What level of experience do you have with elixir? For very early beginners I would not dive into ets because there are a lot of issues around process lifetimes that it would be good to understand first, and it also breaks basic immutability/messaging concepts in the VM, that it would help to be familiar with before going down the path of something “different”, and arguably you should be “ready to read erlang documentation”

That said, you shouldn’t be passing [:named_table] into insert, you should be passing it the name of the table, into the first parameter, and a tuple with the key in the first position as the second parameter. http://erlang.org/doc/man/ets.html

Then when you’re ready to look it up, use :ets.lookup, passing the name of the table and the key. Keep in mind that what you get back will be a list of tuples, and the key will be in the tuple, as well as the “value”, whatever you choose that to be.

If you’re exploring ets, I highly recommend use of IO.inspect to take a peek at what data are flying around. What happens is not necessarily intuitive, coming from other databaseses, or redis, or memcached, or the like, pay careful attention to the documentation and read it carefully before proceeding.

mpope · September 23, 2020, 6:08pm

I think a good caching strategy you’re looking for is called a ‘Read-Through Cache’. Basically, you have an ETS table that you check for a certain key. If the key isn’t present, it is fetched from the DB then stored in ETS if it is found. Some issues occurs with this, like controlling cache size, multiple writers conflicting, coherency between VMs, etc. ETS is a bit barebones, bit its a fun way to get creative with your caching, if you’re looking for a fun challenge!

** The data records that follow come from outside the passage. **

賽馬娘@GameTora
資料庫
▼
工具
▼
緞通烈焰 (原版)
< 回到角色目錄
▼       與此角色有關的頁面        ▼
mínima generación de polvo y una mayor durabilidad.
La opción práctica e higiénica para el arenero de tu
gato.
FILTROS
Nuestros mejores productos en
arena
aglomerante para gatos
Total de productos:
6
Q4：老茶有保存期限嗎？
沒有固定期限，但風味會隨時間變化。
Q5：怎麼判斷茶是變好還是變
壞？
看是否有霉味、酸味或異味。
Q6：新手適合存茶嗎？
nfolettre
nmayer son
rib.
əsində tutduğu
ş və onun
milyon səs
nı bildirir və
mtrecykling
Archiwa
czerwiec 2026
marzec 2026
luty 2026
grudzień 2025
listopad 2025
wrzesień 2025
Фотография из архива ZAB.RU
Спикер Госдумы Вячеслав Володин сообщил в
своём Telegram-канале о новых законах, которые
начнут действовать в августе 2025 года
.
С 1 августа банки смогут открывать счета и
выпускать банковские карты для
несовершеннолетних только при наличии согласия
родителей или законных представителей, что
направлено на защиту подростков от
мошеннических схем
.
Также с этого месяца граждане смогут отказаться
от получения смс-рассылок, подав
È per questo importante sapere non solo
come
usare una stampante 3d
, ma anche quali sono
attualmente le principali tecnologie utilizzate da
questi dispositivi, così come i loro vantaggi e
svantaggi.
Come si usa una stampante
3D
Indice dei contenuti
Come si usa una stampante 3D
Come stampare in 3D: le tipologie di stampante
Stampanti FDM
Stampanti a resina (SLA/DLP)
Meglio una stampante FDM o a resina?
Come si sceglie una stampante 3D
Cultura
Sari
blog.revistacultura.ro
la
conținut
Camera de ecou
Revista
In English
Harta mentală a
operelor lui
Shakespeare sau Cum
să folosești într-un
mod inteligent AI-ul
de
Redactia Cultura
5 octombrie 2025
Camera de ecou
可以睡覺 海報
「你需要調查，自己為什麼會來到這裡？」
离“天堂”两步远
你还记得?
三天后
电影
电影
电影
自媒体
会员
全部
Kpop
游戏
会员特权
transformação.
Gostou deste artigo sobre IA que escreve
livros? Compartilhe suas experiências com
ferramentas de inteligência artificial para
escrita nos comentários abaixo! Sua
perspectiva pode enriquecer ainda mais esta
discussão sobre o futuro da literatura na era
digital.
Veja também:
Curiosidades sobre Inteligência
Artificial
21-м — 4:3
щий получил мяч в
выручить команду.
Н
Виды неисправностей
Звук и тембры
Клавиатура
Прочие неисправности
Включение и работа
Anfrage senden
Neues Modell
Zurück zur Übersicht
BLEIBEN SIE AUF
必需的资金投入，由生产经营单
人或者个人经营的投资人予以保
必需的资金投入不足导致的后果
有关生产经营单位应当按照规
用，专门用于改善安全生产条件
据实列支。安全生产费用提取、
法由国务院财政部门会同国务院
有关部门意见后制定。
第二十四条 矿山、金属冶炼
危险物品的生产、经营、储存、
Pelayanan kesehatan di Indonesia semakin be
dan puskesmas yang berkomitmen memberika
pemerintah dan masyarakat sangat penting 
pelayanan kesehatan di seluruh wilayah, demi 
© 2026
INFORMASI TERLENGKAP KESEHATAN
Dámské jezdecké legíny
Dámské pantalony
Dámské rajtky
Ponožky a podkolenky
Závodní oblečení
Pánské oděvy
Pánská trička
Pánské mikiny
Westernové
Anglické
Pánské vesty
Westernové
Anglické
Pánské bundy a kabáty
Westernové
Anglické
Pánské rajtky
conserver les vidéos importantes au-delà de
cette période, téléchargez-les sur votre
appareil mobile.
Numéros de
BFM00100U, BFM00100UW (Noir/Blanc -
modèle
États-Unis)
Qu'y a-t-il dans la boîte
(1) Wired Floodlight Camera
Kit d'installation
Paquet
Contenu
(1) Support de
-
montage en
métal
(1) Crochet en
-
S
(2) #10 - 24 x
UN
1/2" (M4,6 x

egze · September 23, 2020, 7:02pm

Look at a battle tested library https://github.com/sasa1977/con_cache

or if you want to build something yourself, look at this implementation: https://gist.github.com/raorao/a4bb34726af2e3fa071adfa504505e1d

Maxtonx · September 25, 2020, 12:10pm

Really appreciate your comment. So I have been using elixir on and off in the last one year. Never really got into OTP because I wasn’t using it on the production level. So here I understood a lot of it after reading the documents and I have created a Genserver which currently does the basic functionality for the cache. I have written the basic gen server which deals with ets cache and I’ve added in the application start function and it’s working fine.

Now when I have a basic understanding of this can you refer to me some documents about the immutability and messaging concept in the VM. I’m just more curious now.